**Stated problem A**
Repeat word for word the passage of the fitting module documentation that begins at the words "The guesses are" and stops after "N the number of parameters.".
**Stated problem B**
Write what comes next in the fitting module documentation, starting right after its last line.

**Document**
################

Fitting

This module contains the functions about fitting (chi2, likelihood, mcmc, exploring parameters).

fitting.basin_hoppin_values(init_guess, std_guess, bounds_guess)

Create several initial guesses.

Create as many as initial guess as there are basin hopping iterations to do. The generation of these values are done with a normal distribution.

The guesses are withdrawn from a Normal distribution of location factor init_guess and scale factor std_guess.

Parameters

init_guesslist-like: List of free parameters to fit. The shape must be (N,) or equivalent, N being the number of parameters.
std_guesslist-like: List of scale factors to generate guesses from Normal distributions. The shape must be (N,) or equivalent, N being the number of parameters.
bounds_guesslist of tuple: Minimum and maximum values the guesses can be. The shape must be (N,2) or equivalent, N being the number of parameters

Returns

new_init_guessarray-like: New set of guess. Array of shape (N,), with N the number of parameters.

fitting.calculate_chi2(params, data, func_model, *args, **kwargs)

DEPRECATED Calculate a Chi squared. It can be used by an optimizer. The Chi squared is calculated from the model function func_model or from a pre-calculated model (see Keywords).

Parameters

paramsarray: Guess of the parameters.
datand-array: Data to fit.
func_modelcallable function: Model used to fit the data (e.g. model of the histogram).
*argslist-like: Extra-arguments which are in this order: the uncertainties (same shape as data), x-axis, arguments of func_model.
**kwargskeywords: Accepted keywords are: use_this_model to use a predefined model of the data; keywords to pass to func_model.

Returns

chi2float: chi squared.

fitting.check_init_guess(guess, bound)

Check the initial guess in config file are between the bounds for a parameter to fit.

Parameters

guesslist-like or array: values of the initial guess.

################

**Records**
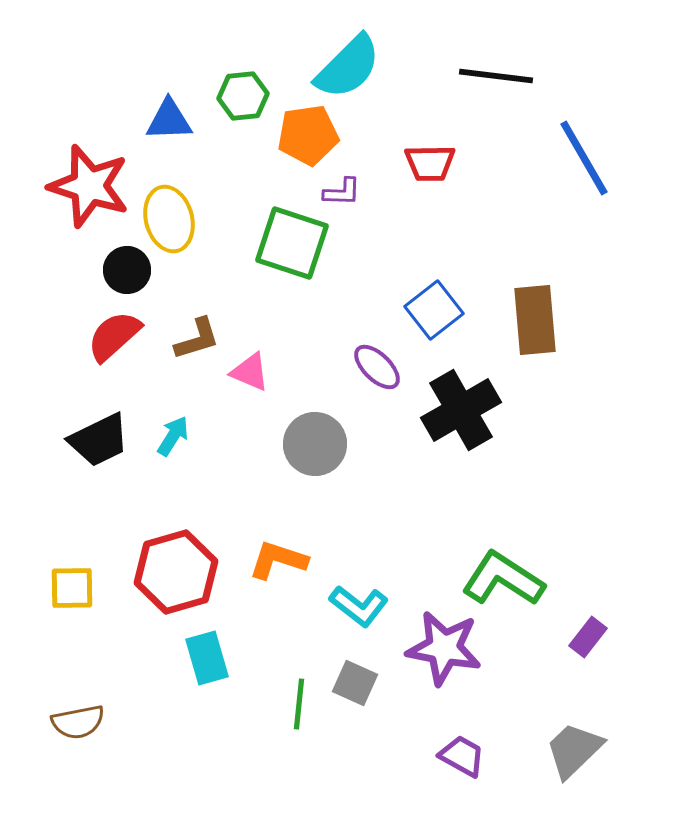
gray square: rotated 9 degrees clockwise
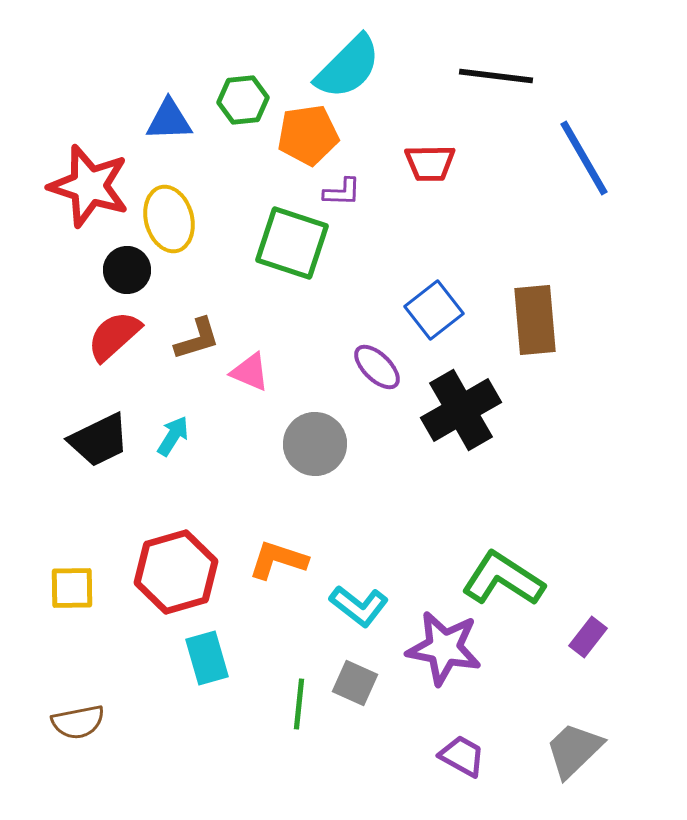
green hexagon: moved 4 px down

################

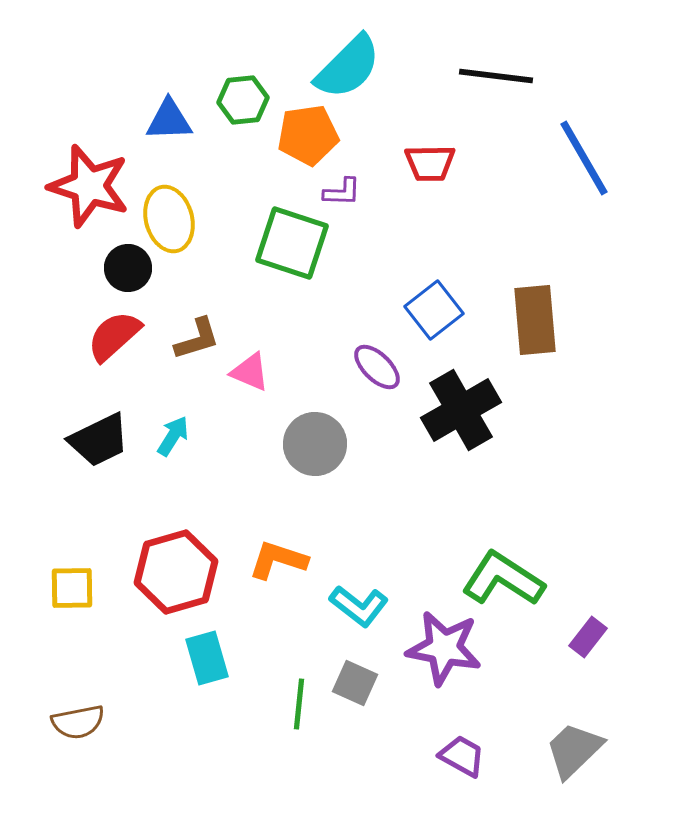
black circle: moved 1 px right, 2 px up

################

**Task response A**
The guesses are withdrawn from a Normal distribution of location factor init_guess and scale factor std_guess.

Parameters

init_guesslist-like: List of free parameters to fit. The shape must be (N,) or equivalent, N being the number of parameters.
std_guesslist-like: List of scale factors to generate guesses from Normal distributions. The shape must be (N,) or equivalent, N being the number of parameters.
bounds_guesslist of tuple: Minimum and maximum values the guesses can be. The shape must be (N,2) or equivalent, N being the number of parameters

Returns

new_init_guessarray-like: New set of guess. Array of shape (N,), with N the number of parameters.

**Task response B**
boundlist-like or array: (…,2) list of boundaries of shape (…, (lower bound, upper bound)).

Returns

checkbool: True if the initial guess is not between the bounds.

fitting.chi2_pearson(params, data, func_model, *args, **kwargs)

Pearson’s chi-squared test. This estimator is relevant for fitting histograms assuming the number of elements in the bins follows a multinomial distribution.

The number of degrees of freedom is defined as: \(N_{bins} - (N_{params} + 1)\)

More info: https://en.wikipedia.org/wiki/Pearson%27s_chi-squared_test

Parameters

paramsarray: Guess of the parameters.
datand-array: Data to fit.
func_modelcallable function: Model used to fit the data (e.g. model of the histogram).
*argslist-like: Extra-arguments which are in this order: the uncertainties (same shape as data), x-axis, arguments of func_model.
**kwargskeywords: Accepted keywords are: use_this_model to use a predefined model of the data; keywords to pass to func_model.

Returns

chi2float: Pearson’s chi-squared.

fitting.explore_parameter_space(cost_fun, histo_data, param_bounds, param_sz, xbins, parameters_labels, wl_scale0, instrument_model, instrument_args, rvu_forfit, cdfs, rvus, histo_err=None, **kwargs)

Explore the parameter space with a chosen optimizer (chi2, likelihood…)

Parameters

cost_funfunction: Cost function to use for model fitting.
histo_datand-array: Histograms of the data.
param_boundsnested tuple-like: Nested tuple of the parameter bounds on the form ((min1, max1), (min2, max2)…).
param_szlist: Number of points to sample each parameter axis.
xbinsnd-array: Bin axes of the histogram.
wl_scale01d-array: Wavelength scale.
instrument_modelfunction: Function simulating the instrument and noises.
instrument_argstuple: Arguments for the instrument_model function.
rvu_forfitlist of two arrays: List of uniform random values use to generate normally distributed values with the fitting parameters mu and sig.
cdfslist of arrays: List of the CDF which are used to reproduce the statistics of the noises. There areas many sequences are noise sources to simulate.
rvuslist of arrays: List of uniform random values use to generate random values to reproduce the statistics of the noises. There areas many sequences are noise sources to simulate.
histo_errTYPE, optional: DESCRIPTION. The default is None.
**kwargskeywords: Keywords to pass to the create_histogram_model function.

Returns

chi2mapnd-array: Datacube containing the value of the cost function and the tested parameters.
param_axesTYPE: DESCRIPTION.
stepsarray: Steps use to sample the parameters axes.

fitting.log_chi2(params, data, func_model, *args, **kwargs)

Log likelihood of a Normally distributed data. For a model fitting context, this function is maximised with the optimal parameters. It does not directly reflect the reduced \(\chi^2\), one first needs to multiply by two then divide by the number of degrees of freedom and take the opposite sign.

Parameters

paramsarray: Guess of the parameters.
datand-array: Data to fit.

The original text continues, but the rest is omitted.